Personal protective equipment guidelines should not be based on presumed mode of transmission alone, but also on uncertainty around transmission, on the severity of the disease, on health worker factors, and on other available treatments or preventions. If MSF has more comprehensive protocols on protective wear, it is hard to understand why Western countries are not heeding them.
Protecting health workers
Many dedicated health workers around the world are assisting with the response to Ebola. Some responders are non-clinicians, and that some clinician responders do not have extensive infectious diseases training. There is a clear occupational health and safety risk to health workers from this deadly disease, which is concerning.

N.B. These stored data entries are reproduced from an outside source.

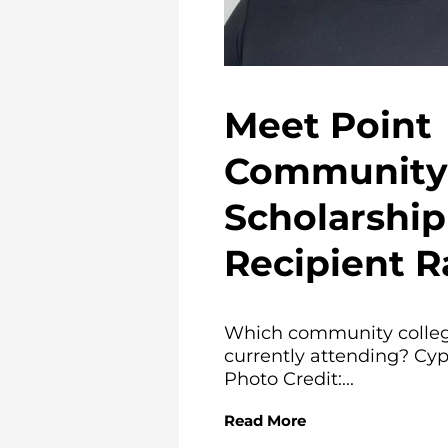
Meet Point
Community 
Scholarship
Recipient R
Which community colleg
currently attending? Cyp
Photo Credit:...
Read More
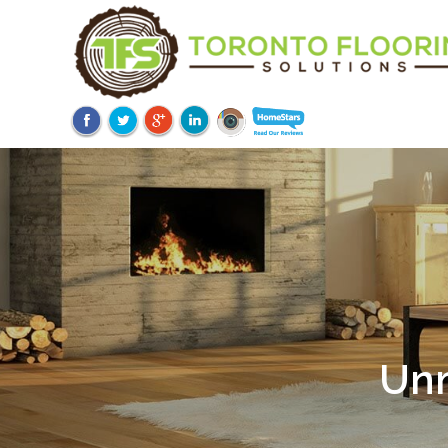
Unm
Ov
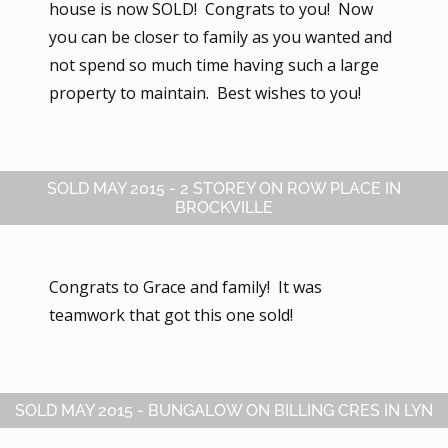
house is now SOLD! Congrats to you! Now
you can be closer to family as you wanted and
not spend so much time having such a large
property to maintain. Best wishes to you!
SOLD MAY 2015 - 2 STOREY ON ROW PLACE IN
BROCKVILLE
Congrats to Grace and family! It was
teamwork that got this one sold!
SOLD MAY 2015 - BUNGALOW ON BILLING CRES IN LYN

To better protect health workers from Ebola, the ARM network, a group of Australian epidemiologists with skills in infectious diseases, is offering a free workshop on Ebola infection control to supplement routine training provided by deploying non-government agencies.
The workshop is for people intending to deploy to West Africa for the Ebola response. But due to expressions of interest, we have opened the workshop to domestic first-line responders (GPs, nurses, paramedics, police, defence, emergency workers) in Australia who may be faced with a local case.
In most responses, lack of knowledge about infection control may not be critical, but in the case of Ebola it may cost lives. If even one person learns something at this workshop which enhances their occupational health and safety, then we would have provided something useful for Australians involved in the response.
Raina MacIntyre is Professor of Infectious Diseases Epidemiology, Head of the School of Public Health and Community Medicine at UNSW.